> [DOCUMENT EXTRACT]
* * *

Let's plot magnitude vs. depth, using only the first 50 obs.  See what different options do.

Let's just plot the data frame directly to start, using pandas defaults

In [None]:
#pandas
df[:50].plot(x='MAG', y='DEP')

Hmm, not really what we want.  

Line plot is the default (see https://pandas.pydata.org/pandas-docs/stable/generated/pandas.DataFrame.plot.html), but we can change that with the [`kind`](https://pandas.pydata.org/pandas-docs/stable/generated/pandas.DataFrame.plot.html) parameter.  

Also note that we can omit the `<matplotlib.axes._subplots.AxesSubplot at 0x113d62898>` type output by putting a ; at the end of the plotting line

In [None]:
#pandas
df[:50].plot(x='MAG', y='DEP', kind='scatter'); # semicolon suppresses printing object info

Note that pandas conveniently gave us a default legend (for the line plot) and axis labels.

We could also use matplotlib directly.  `plt` is the alias for `matplotlib.pyplot` that we imported above.  See https://matplotlib.org/api/pyplot_api.html.  `plot` will make a line plot.  We use the `scatter` function for a scatter plot.

In [None]:
#matplotlib
plt.scatter(df['MAG'][:50], df['DEP'][:50]);

We lost the default axis labels that pandas gave us.  Also, default marker size is a little different.

Now change the [plot marker](https://matplotlib.org/api/markers_api.html).  We can add the `marker` option to either pandas' `DataFrame.plot` or matplotlib's `scatter`.  

In [None]:
# pandas
df[:50].plot(x='MAG', y='DEP', kind="scatter", marker="v");

We can also change the marker size

In [None]:
# matplotlib
plt.scatter(df['MAG'][:50], df['DEP'][:50], marker="v", s=150); 

How did we get marker size of 150?  Largely through trial and error.  However, marker sizes are in the units of the plot, and are proportional to the area of the marker.  

In [None]:
plt.figure(figsize=(10, 3.5))
plt.scatter(range(0,100,2), y=[0]*50, s=range(0,100,2));

Marker sizes don't have to be a constant.  They can be a function of other variables.  Now make each marker size a function of the magnitude (not a great idea from a visualization perspective...but we'll do a better example next)

In [None]:
# matplotlib
plt.scatter(df['MAG'][:50], df['DEP'][:50], marker="v", 
            s=[10+100*df['MAG'][:50]]);

Let's change some other options on a pandas plot.  Using the `rdata` below, make a line plot, with x=idx and y=val; change the line color to red and make the line width size bigger (line width option is `linewidth`).  Refer to the [documentation](https://pandas.pydata.org/pandas-docs/stable/generated/pandas.DataFrame.plot.html) as needed.

In [None]:
rdata = pd.DataFrame({'idx':range(20), 'val':np.random.randint(0,100,size=20)})

In [None]:
rdata.head()

In [None]:
# write plot code here


## Colorbar legend

We're aiming to make this plot:

![colorbar](colorbar.png)

* * *

> [DESCRIPTION OF THE TASK] Extend the plotting tutorial on pandas and matplotlib, starting right after its final line.

Stored data
* * *

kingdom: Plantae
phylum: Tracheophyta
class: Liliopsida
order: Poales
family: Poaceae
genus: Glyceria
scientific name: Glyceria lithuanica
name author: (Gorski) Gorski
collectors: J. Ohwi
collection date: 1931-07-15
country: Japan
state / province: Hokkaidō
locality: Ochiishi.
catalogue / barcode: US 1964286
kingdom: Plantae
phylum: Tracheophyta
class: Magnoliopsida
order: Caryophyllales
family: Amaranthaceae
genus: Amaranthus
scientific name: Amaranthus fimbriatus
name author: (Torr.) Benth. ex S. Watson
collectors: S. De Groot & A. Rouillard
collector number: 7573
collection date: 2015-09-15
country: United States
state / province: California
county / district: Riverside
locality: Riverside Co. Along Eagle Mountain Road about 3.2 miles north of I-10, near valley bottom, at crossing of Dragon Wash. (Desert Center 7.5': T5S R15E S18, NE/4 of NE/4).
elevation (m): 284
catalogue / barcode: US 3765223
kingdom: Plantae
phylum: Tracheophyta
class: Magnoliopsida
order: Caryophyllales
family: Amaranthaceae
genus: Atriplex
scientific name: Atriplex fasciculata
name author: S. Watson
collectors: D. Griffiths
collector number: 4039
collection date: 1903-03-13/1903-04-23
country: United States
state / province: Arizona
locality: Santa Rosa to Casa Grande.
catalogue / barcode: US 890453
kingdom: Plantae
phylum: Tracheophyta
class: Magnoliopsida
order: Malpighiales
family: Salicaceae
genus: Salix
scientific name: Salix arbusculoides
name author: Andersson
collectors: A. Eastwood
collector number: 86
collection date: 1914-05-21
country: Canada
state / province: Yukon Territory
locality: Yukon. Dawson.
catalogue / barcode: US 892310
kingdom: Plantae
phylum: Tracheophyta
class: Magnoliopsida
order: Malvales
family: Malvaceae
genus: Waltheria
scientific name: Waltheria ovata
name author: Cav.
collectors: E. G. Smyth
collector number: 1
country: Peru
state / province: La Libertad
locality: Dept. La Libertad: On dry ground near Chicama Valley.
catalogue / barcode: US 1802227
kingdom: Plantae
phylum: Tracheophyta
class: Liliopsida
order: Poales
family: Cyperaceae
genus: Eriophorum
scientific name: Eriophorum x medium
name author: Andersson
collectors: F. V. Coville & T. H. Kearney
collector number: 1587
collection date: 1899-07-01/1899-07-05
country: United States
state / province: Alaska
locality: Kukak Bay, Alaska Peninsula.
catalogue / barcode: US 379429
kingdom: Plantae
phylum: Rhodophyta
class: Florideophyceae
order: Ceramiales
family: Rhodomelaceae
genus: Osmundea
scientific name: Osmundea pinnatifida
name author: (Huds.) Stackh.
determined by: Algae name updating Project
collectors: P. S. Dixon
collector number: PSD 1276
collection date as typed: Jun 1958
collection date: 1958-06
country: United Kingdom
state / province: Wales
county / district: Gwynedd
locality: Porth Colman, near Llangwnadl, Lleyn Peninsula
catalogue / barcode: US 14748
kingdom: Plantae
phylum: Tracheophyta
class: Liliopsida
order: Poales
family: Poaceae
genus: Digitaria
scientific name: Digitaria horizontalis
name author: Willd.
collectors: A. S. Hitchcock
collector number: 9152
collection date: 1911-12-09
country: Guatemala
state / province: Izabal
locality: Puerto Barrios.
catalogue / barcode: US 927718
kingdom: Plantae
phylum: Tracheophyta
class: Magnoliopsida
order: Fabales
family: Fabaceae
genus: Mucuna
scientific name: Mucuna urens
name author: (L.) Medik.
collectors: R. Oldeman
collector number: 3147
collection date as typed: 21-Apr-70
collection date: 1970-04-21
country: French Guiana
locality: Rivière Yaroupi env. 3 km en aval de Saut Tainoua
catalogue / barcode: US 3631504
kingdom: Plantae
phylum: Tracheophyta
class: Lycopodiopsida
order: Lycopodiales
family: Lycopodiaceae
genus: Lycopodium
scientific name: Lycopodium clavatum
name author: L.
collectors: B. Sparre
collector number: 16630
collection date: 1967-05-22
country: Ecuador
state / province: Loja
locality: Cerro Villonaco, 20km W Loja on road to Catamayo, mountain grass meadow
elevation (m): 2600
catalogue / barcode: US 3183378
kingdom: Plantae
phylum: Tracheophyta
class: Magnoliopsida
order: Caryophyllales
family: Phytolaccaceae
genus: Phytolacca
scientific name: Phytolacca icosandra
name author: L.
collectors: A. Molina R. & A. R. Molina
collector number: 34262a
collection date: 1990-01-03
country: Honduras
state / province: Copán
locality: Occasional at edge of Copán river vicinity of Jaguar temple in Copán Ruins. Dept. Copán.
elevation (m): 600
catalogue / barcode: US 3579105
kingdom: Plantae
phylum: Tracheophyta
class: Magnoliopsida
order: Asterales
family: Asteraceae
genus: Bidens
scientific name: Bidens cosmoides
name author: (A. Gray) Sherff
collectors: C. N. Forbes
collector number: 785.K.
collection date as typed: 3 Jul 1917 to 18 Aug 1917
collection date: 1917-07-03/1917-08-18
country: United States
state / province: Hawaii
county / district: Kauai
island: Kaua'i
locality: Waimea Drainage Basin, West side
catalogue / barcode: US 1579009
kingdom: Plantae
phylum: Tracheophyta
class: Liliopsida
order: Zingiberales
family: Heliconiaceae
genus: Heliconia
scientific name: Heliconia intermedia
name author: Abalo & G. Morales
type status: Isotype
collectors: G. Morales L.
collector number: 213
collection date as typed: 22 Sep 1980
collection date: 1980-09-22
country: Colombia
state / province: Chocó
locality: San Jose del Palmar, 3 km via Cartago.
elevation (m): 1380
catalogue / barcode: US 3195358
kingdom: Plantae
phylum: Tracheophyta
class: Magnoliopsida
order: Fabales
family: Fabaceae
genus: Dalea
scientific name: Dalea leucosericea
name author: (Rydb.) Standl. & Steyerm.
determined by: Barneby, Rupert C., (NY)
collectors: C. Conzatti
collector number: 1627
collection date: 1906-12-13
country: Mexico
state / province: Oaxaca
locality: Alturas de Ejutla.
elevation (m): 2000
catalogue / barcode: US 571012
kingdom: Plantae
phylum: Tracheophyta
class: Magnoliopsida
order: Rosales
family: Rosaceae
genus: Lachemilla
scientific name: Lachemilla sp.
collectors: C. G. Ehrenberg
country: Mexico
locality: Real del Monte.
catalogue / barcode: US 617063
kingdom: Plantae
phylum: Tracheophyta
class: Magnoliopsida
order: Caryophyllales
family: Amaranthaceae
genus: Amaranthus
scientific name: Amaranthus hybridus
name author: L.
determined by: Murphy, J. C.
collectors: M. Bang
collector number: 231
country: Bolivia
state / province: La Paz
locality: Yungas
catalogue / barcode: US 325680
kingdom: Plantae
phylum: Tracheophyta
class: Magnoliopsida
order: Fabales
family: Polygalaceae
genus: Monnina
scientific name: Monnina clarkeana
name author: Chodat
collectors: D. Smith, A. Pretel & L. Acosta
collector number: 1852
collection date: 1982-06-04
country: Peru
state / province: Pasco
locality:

* * *

> [THE OUTPUT]
First, make a subset of the data with only earthquakes of magnitude 5 or more

In [None]:
bigones = df[df['MAG'] >= 5]

Color markers by year of earthquake

In [None]:
#pandas
bigones.plot(x='MAG', y='DEP', # data
                   kind='scatter', # type of plot
                   s=50, # marker size
                   cmap="cool", # color scheme: https://matplotlib.org/users/colormaps.html
                   c=bigones['YEAR'], # specific color for each point 
             title="Large Earthquakes");

Pandas gave us a default legend again, but we're missing the x-axis labels for some reason.  Not sure why this happens sometimes (there are some bugs like this in pandas), but we can also make the plot with matplotlib.  Start with the scatter plot.

In [None]:
# matplotlib
pts = plt.scatter(bigones['MAG'], bigones['DEP'], # data
            s=50, # marker size
            cmap="cool", # color scheme: https://matplotlib.org/users/colormaps.html
            c=bigones['YEAR']) 

Add the legend

In [None]:
#matplotlib

# we'll save the output from the plot call so we can use the data later for a legend
# specific color for each point (range between 0 and 1)
pts = plt.scatter(bigones['MAG'], bigones['DEP'], # data
            s=50, # marker size
            cmap="cool", # color scheme: https://matplotlib.org/users/colormaps.html
            c=bigones['YEAR']) 
plt.ylabel("Depth")
plt.xlabel("Magnitude")
plt.title("Large Earthquakes")
clrbar = plt.colorbar(pts); # give it the pts you plotted

Let's color by a different variable instead: `EV`, which is an error estimate on depth (I think).  Copy code from above, and make the changes you need.  Also change to the plasma color scheme.

## Working with Dates, Aggregating

Make some plots of data over time.

### Monthly Earthquake Counts

Start by making a plot of monthly earthquake counts for the last 4 years of the data.

![monthly](monthly_earthquake.png)

Make a proper date column (instead of the current multiple columns for each part of the date) in the data frame so that we can plot by date.  Setting the new date column as an index lets us group by month easily.

In [None]:
df['datetime'] = pd.to_datetime(df[df.columns[range(6)]]) ## first 6 columns are year, month, day, hour, min, sec
df = df.set_index("datetime")

In [None]:
df.head()

Plot number of earthquakes by month with a bar chart, limit to recent years (the last 48 observations are the last 4 years (4 years * 12 months).  We need to use a grouper to tell pandas how to group the data by month.

In [None]:
df.groupby(pd.Grouper(freq='M')).count()

In [None]:
counts = df.groupby(pd.Grouper(freq='M')).count()['ID'][-48:] # do the aggregation
counts.head()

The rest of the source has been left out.